Pollination of flowers by flies (the insect order Diptera) has long fascinated me, in part because it often subverts the idea of what “normal” flowers should look like, but also because it is much less well studied, and appreciated, compared to bee pollination.  This is despite the fact that fly pollinated flowers are at least as frequent as bee pollinated flowers in many plant communities, as I show in a forthcoming review in the journal  Annual Review of Ecology, Evolution and Systematics (more on that in November when it’s published).

Over the past decade I’ve been studying the large plant genus Ceropegia in the family Apocynaceae (subfamily Asclepiadoideae).  The flowers of these species temporarily trap their fly pollinators, releasing them after a period, during which pollination takes place and/or pollen is picked up.  The latest study from this work has just been published in the journal Flora, in collaboration with colleagues from eight different countries.  The title is:

Diversity of Diptera families that pollinate Ceropegia (Apocynaceae) trap flowers: an update in light of new data and phylogenetic analyses

If you follow that link you can download the PDF for free for the next 50 days.

One of the main findings from this new study is that the diversity of fly families that pollinate Ceropegia spp. is much greater than we had previously realised.  The total now stands at 16 different families, including some that rarely, if ever, pollinate other plants (as far as we yet know).

Another important finding is that this clade, which may contain as many as 1000 species in total, seems to have diversified despite that fact that all species are apparently fly pollinated.  This is unusual: diversification of plant clades often involves shifts to very different groups of pollinators, e.g. bee to bird or bat pollination.

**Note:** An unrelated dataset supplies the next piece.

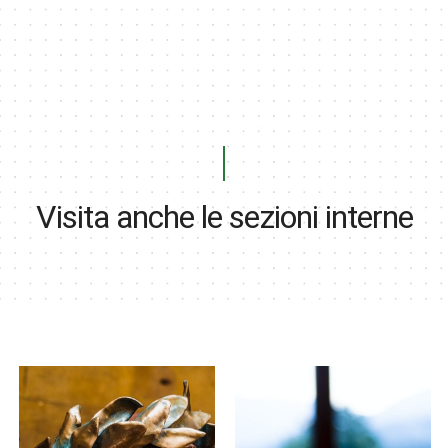
Visita anche le sezioni interne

There’s still lots to discover about this group of plants and this is just the latest output from what is an ongoing project focused on Ceropegia and the Apocynaceae more generally.

Here’s the abstract:

“Pollination by flies (Diptera) has been important to the diversification and ecology of the flowering plants, but is poorly understood in contrast to pollination by other groups such as bees, butterflies and birds. Within the Apocynaceae the genera Ceropegia and Riocreuxia temporarily trap flies, releasing them after a fixed, species-specific period of time, during which pollination and/or pollen removal occurs. This “trap flower” pollination system shows convergent evolution with unrelated species in other families and fascinated Stefan Vogel for much of his career, leading to ground-breaking work on floral function in Ceropegia (Apocynaceae). In this new study we extend the work of the latest broad analysis published by some of the authors (Ollerton et al., 2009 − Annals of Botany). This incorporates previously unpublished data from India and Africa, as well as recently published information, on the diversity of pollinators exploited by Ceropegia. The analyses are based on a more accurate phylogenetic understanding of the relationships between the major groups, and significantly widens the biogeographic scope of our understanding of fly pollination within Ceropegia. Information about the pollinators of 69 taxa (species, subspecies and natural varieties) of Ceropegia is now available. Twenty five families of Diptera are known to visit the flowers of Ceropegia, of which sixteen are confirmed as pollinators. Most taxa are pollinated by species from a single family. Overall, there were no major biogeographic differences in the types of Diptera that were used in particular regions, though some subtle differences were apparent. Likewise there were no differences between the two major clades of Ceropegia, but clear differences when comparing the range of Diptera exploited by Ceropegia with that of the stapeliads. This clade, one of the largest in the Asclepiadoideae, is a fascinating example of a species radiation driven by an apparently relatively uniform set of pollinators.”

Photo credit: flies on flowers of Ceropegia arabica in cultivation by Sage Reynolds.